» **Текст для чтения**:
Писатель Лев Тимофеев: "Как только я решил работать практикующим психологом, тут же до меня «довели» одно из основных правил профессии: прежде чем приступить к практике, ты должен сам побывать клиентом психотерапевта, объективировать и, по возможности, снять или по крайней мере осознать свои психические проблемы. Так я и сделал.
Мой терапевт, милейшая опытнейшая, мудрая женщина на одной из сессий спросила, было ли в моей разнообразной жизни что-то особо эмоционально значимое, чтобы теперь как-то особо на этом остановиться. Я, подумав, сказал, что нет такого одного случая не могу назвать. Много, конечно, много всякого было, очень много… но вот что-то одно особенное на всю жизнь – нет. Ну, ладно, нет, так нет. Сессия закончилась, мы расстались.

» **Фрагменты данных**:

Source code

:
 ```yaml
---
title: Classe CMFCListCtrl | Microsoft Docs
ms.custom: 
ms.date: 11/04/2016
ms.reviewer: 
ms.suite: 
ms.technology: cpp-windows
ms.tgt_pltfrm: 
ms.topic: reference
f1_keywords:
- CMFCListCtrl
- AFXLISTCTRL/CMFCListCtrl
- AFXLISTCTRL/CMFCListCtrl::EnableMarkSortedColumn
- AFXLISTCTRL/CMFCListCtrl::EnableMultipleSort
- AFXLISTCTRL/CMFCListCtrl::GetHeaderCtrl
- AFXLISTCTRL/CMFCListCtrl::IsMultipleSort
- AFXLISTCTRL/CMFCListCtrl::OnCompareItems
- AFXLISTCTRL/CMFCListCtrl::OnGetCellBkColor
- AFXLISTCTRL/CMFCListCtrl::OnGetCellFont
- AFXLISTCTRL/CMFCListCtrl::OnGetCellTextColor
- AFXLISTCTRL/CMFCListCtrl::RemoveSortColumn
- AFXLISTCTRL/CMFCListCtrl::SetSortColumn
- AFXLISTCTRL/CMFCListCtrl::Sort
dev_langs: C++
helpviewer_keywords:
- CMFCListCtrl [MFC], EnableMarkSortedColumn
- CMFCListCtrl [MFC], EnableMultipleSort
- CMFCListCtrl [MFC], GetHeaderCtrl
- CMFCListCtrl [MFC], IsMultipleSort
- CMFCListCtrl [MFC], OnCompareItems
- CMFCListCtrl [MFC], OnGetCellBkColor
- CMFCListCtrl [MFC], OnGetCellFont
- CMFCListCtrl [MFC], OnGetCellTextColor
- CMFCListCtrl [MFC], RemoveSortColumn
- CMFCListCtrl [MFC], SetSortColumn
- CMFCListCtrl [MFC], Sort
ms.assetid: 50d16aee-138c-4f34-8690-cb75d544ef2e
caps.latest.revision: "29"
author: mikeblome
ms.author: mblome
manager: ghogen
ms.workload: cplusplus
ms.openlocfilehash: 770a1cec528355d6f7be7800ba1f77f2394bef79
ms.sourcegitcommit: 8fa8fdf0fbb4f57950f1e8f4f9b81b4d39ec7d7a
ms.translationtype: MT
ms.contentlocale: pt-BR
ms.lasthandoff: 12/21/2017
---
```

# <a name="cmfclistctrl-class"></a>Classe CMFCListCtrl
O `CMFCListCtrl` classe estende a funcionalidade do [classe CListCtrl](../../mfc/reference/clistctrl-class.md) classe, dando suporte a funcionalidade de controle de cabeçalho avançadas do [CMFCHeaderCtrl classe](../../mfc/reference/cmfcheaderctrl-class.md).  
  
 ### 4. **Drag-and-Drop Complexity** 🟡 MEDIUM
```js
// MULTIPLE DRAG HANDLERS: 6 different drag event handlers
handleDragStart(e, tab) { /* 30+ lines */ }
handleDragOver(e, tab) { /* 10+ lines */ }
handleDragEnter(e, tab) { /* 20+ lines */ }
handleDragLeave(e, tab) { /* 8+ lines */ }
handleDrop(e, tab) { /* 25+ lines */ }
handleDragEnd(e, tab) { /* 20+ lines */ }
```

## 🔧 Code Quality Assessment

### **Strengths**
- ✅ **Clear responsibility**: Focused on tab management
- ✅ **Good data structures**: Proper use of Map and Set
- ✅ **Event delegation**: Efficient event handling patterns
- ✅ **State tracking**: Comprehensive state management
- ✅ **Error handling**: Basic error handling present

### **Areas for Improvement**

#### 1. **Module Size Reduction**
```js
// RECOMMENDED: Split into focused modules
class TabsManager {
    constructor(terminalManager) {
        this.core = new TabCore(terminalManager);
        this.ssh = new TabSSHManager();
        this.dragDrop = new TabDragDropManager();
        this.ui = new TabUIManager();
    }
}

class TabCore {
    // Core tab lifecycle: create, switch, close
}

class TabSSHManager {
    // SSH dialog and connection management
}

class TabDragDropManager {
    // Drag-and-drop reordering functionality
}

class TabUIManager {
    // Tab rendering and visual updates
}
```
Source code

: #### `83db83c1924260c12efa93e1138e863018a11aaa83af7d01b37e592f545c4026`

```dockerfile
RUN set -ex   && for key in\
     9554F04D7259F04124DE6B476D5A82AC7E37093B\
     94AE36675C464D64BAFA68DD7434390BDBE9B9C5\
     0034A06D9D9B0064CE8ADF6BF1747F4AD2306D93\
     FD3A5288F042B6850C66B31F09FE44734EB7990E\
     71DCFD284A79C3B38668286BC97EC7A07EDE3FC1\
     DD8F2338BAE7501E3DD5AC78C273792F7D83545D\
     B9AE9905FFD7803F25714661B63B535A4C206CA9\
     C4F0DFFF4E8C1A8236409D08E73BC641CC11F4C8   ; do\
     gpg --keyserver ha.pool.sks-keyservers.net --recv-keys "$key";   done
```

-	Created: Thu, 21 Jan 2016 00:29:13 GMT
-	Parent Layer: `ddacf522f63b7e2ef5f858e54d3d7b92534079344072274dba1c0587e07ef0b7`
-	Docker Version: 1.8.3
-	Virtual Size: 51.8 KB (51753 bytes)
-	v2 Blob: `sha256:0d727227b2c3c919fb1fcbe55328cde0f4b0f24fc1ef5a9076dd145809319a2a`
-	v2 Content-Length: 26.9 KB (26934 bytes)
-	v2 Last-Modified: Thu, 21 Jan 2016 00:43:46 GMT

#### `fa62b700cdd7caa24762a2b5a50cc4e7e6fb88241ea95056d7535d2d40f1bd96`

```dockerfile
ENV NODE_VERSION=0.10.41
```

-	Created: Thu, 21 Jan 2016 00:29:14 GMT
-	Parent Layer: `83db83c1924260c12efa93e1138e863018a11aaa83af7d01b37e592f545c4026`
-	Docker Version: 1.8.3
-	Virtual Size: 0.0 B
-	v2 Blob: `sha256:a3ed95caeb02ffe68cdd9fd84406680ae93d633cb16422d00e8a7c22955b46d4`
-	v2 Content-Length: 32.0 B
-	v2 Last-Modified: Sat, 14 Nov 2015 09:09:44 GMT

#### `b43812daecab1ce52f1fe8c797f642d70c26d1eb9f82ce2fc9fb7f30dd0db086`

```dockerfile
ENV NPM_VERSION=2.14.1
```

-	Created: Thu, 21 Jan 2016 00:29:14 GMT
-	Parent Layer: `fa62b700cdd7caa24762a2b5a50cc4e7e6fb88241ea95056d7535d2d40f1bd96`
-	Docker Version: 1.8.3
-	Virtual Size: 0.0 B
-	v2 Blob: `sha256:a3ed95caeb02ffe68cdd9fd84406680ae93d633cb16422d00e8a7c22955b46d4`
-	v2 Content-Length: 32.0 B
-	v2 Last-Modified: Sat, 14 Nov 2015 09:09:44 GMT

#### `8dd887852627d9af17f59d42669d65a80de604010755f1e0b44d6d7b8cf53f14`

» **Задание**: Какое основное правило профессии, согласно тексту для чтения, нужно выполнить, прежде чем приступить к практике психолога?

» **Решение задания**: Нужно самому побывать клиентом психотерапевта, объективировать и по возможности снять или по крайней мере осознать свои психические проблемы.